- 8 bone-in chicken breast halves, skinned
- 2 quarts water
- 1 tablespoon ground red pepper
- 2 teaspoons salt, divided
- 23 fresh tomatillos, husks removed
- 1 medium onion, chopped
- 2 garlic cloves, minced
- 1 tablespoon vegetable oil
- 2 tablespoons chopped fresh cilantro
- 2 cups (8 ounces) shredded Monterey Jack cheese, divided
- 1 tablespoon water
- 10 corn tortillas
- Verde Sauce
- 1 (4-ounce) package crumbled feta cheese
- Red Pepper Purée
How to Make It
Bring first 3 ingredients and 1 1/2 teaspoons salt to a boil in a Dutch oven. Cover, reduce heat, and simmer 30 minutes. Add tomatillos, and cook 5 more minutes. Remove chicken and tomatillos, reserving broth for Verde Sauce and Mexican Pinto Beans. Bone and shred chicken. Chop 7 tomatillos, reserving remaining tomatillos for Verde Sauce.

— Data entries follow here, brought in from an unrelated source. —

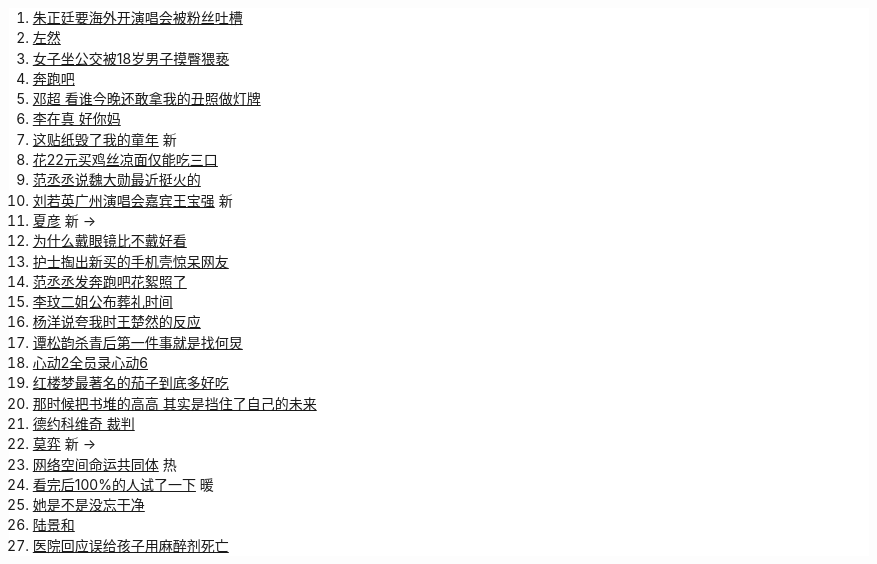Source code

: 1. [朱正廷要海外开演唱会被粉丝吐槽](https://s.weibo.com//weibo?q=%23%E6%9C%B1%E6%AD%A3%E5%BB%B7%E8%A6%81%E6%B5%B7%E5%A4%96%E5%BC%80%E6%BC%94%E5%94%B1%E4%BC%9A%E8%A2%AB%E7%B2%89%E4%B8%9D%E5%90%90%E6%A7%BD%23&t=31&band_rank=28&Refer=top)
1. [左然](https://s.weibo.com//weibo?q=%E5%B7%A6%E7%84%B6&t=31&band_rank=29&Refer=top)
1. [女子坐公交被18岁男子摸臀猥亵](https://s.weibo.com//weibo?q=%23%E5%A5%B3%E5%AD%90%E5%9D%90%E5%85%AC%E4%BA%A4%E8%A2%AB18%E5%B2%81%E7%94%B7%E5%AD%90%E6%91%B8%E8%87%80%E7%8C%A5%E4%BA%B5%23&t=31&band_rank=30&Refer=top)
1. [奔跑吧](https://s.weibo.com//weibo?q=%E5%A5%94%E8%B7%91%E5%90%A7&t=31&band_rank=31&Refer=top)
1. [邓超 看谁今晚还敢拿我的丑照做灯牌](https://s.weibo.com//weibo?q=%E9%82%93%E8%B6%85%20%E7%9C%8B%E8%B0%81%E4%BB%8A%E6%99%9A%E8%BF%98%E6%95%A2%E6%8B%BF%E6%88%91%E7%9A%84%E4%B8%91%E7%85%A7%E5%81%9A%E7%81%AF%E7%89%8C&t=31&band_rank=32&Refer=top)
1. [李在真 好你妈](https://s.weibo.com//weibo?q=%E6%9D%8E%E5%9C%A8%E7%9C%9F%20%E5%A5%BD%E4%BD%A0%E5%A6%88&t=31&band_rank=33&Refer=top)
1. [这贴纸毁了我的童年](https://s.weibo.com//weibo?q=%23%E8%BF%99%E8%B4%B4%E7%BA%B8%E6%AF%81%E4%BA%86%E6%88%91%E7%9A%84%E7%AB%A5%E5%B9%B4%23&t=31&band_rank=34&Refer=top)
   新
1. [花22元买鸡丝凉面仅能吃三口](https://s.weibo.com//weibo?q=%23%E8%8A%B122%E5%85%83%E4%B9%B0%E9%B8%A1%E4%B8%9D%E5%87%89%E9%9D%A2%E4%BB%85%E8%83%BD%E5%90%83%E4%B8%89%E5%8F%A3%23&t=31&band_rank=35&Refer=top)
1. [范丞丞说魏大勋最近挺火的](https://s.weibo.com//weibo?q=%23%E8%8C%83%E4%B8%9E%E4%B8%9E%E8%AF%B4%E9%AD%8F%E5%A4%A7%E5%8B%8B%E6%9C%80%E8%BF%91%E6%8C%BA%E7%81%AB%E7%9A%84%23&t=31&band_rank=36&Refer=top)
1. [刘若英广州演唱会嘉宾王宝强](https://s.weibo.com//weibo?q=%23%E5%88%98%E8%8B%A5%E8%8B%B1%E5%B9%BF%E5%B7%9E%E6%BC%94%E5%94%B1%E4%BC%9A%E5%98%89%E5%AE%BE%E7%8E%8B%E5%AE%9D%E5%BC%BA%23&t=31&band_rank=37&Refer=top)
   新
1. [夏彦](https://s.weibo.com//weibo?q=%E5%A4%8F%E5%BD%A6&t=31&band_rank=38&Refer=top)
   新 ->
1. [为什么戴眼镜比不戴好看](https://s.weibo.com//weibo?q=%23%E4%B8%BA%E4%BB%80%E4%B9%88%E6%88%B4%E7%9C%BC%E9%95%9C%E6%AF%94%E4%B8%8D%E6%88%B4%E5%A5%BD%E7%9C%8B%23&t=31&band_rank=39&Refer=top)
1. [护士掏出新买的手机壳惊呆网友](https://s.weibo.com//weibo?q=%23%E6%8A%A4%E5%A3%AB%E6%8E%8F%E5%87%BA%E6%96%B0%E4%B9%B0%E7%9A%84%E6%89%8B%E6%9C%BA%E5%A3%B3%E6%83%8A%E5%91%86%E7%BD%91%E5%8F%8B%23&t=31&band_rank=40&Refer=top)
1. [范丞丞发奔跑吧花絮照了](https://s.weibo.com//weibo?q=%23%E8%8C%83%E4%B8%9E%E4%B8%9E%E5%8F%91%E5%A5%94%E8%B7%91%E5%90%A7%E8%8A%B1%E7%B5%AE%E7%85%A7%E4%BA%86%23&t=31&band_rank=41&Refer=top)
1. [李玟二姐公布葬礼时间](https://s.weibo.com//weibo?q=%23%E6%9D%8E%E7%8E%9F%E4%BA%8C%E5%A7%90%E5%85%AC%E5%B8%83%E8%91%AC%E7%A4%BC%E6%97%B6%E9%97%B4%23&t=31&band_rank=42&Refer=top)
1. [杨洋说夸我时王楚然的反应](https://s.weibo.com//weibo?q=%23%E6%9D%A8%E6%B4%8B%E8%AF%B4%E5%A4%B8%E6%88%91%E6%97%B6%E7%8E%8B%E6%A5%9A%E7%84%B6%E7%9A%84%E5%8F%8D%E5%BA%94%23&t=31&band_rank=44&Refer=top)
1. [谭松韵杀青后第一件事就是找何炅](https://s.weibo.com//weibo?q=%23%E8%B0%AD%E6%9D%BE%E9%9F%B5%E6%9D%80%E9%9D%92%E5%90%8E%E7%AC%AC%E4%B8%80%E4%BB%B6%E4%BA%8B%E5%B0%B1%E6%98%AF%E6%89%BE%E4%BD%95%E7%82%85%23&t=31&band_rank=45&Refer=top)
1. [心动2全员录心动6](https://s.weibo.com//weibo?q=%23%E5%BF%83%E5%8A%A82%E5%85%A8%E5%91%98%E5%BD%95%E5%BF%83%E5%8A%A86%23&t=31&band_rank=46&Refer=top)
1. [红楼梦最著名的茄子到底多好吃](https://s.weibo.com//weibo?q=%23%E7%BA%A2%E6%A5%BC%E6%A2%A6%E6%9C%80%E8%91%97%E5%90%8D%E7%9A%84%E8%8C%84%E5%AD%90%E5%88%B0%E5%BA%95%E5%A4%9A%E5%A5%BD%E5%90%83%23&t=31&band_rank=47&Refer=top)
1. [那时候把书堆的高高 其实是挡住了自己的未来](https://s.weibo.com//weibo?q=%E9%82%A3%E6%97%B6%E5%80%99%E6%8A%8A%E4%B9%A6%E5%A0%86%E7%9A%84%E9%AB%98%E9%AB%98%20%E5%85%B6%E5%AE%9E%E6%98%AF%E6%8C%A1%E4%BD%8F%E4%BA%86%E8%87%AA%E5%B7%B1%E7%9A%84%E6%9C%AA%E6%9D%A5&t=31&band_rank=48&Refer=top)
1. [德约科维奇 裁判](https://s.weibo.com//weibo?q=%E5%BE%B7%E7%BA%A6%E7%A7%91%E7%BB%B4%E5%A5%87%20%E8%A3%81%E5%88%A4&t=31&band_rank=49&Refer=top)
1. [莫弈](https://s.weibo.com//weibo?q=%E8%8E%AB%E5%BC%88&t=31&band_rank=50&Refer=top)
   新 ->
1. [网络空间命运共同体](https://s.weibo.com//weibo?q=%23%E7%BD%91%E7%BB%9C%E7%A9%BA%E9%97%B4%E5%91%BD%E8%BF%90%E5%85%B1%E5%90%8C%E4%BD%93%23&Refer=new_time)
   热
1. [看完后100%的人试了一下](https://s.weibo.com//weibo?q=%23%E7%9C%8B%E5%AE%8C%E5%90%8E100%25%E7%9A%84%E4%BA%BA%E8%AF%95%E4%BA%86%E4%B8%80%E4%B8%8B%23&t=31&band_rank=5&Refer=top)
   暖
1. [她是不是没忘干净](https://s.weibo.com//weibo?q=%E5%A5%B9%E6%98%AF%E4%B8%8D%E6%98%AF%E6%B2%A1%E5%BF%98%E5%B9%B2%E5%87%80&t=31&band_rank=8&Refer=top)
1. [陆景和](https://s.weibo.com//weibo?q=%E9%99%86%E6%99%AF%E5%92%8C&t=31&band_rank=9&Refer=top)
1. [医院回应误给孩子用麻醉剂死亡](https://s.weibo.com//weibo?q=%23%E5%8C%BB%E9%99%A2%E5%9B%9E%E5%BA%94%E8%AF%AF%E7%BB%99%E5%AD%A9%E5%AD%90%E7%94%A8%E9%BA%BB%E9%86%89%E5%89%82%E6%AD%BB%E4%BA%A1%23&t=31&band_rank=10&Refer=top)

Sauté onion and garlic in hot oil in a Dutch oven over medium-high heat until tender. Add chopped tomatillos and remaining 1/2 teaspoon salt. Cook 5 minutes. Add chicken, and cook 5 minutes. Stir in cilantro and 1 cup Monterey Jack cheese.
Sprinkle 1 tablespoon water in tortilla package. Microwave at HIGH 1 minute.
Dip each tortilla in Verde Sauce. Place about 1/2 cup chicken mixture down center of each tortilla; roll up. Place in a lightly greased 13- x 9-inch baking dish; top with remaining sauce, spreading to ends of tortillas. Sprinkle with remaining Monterey Jack cheese and feta cheese. Cover and chill 8 hours, if desired; let stand at room temperature 30 minutes.
Bake, covered, at 425° for 25 minutes or until thoroughly heated. Serve with Red Pepper Purée.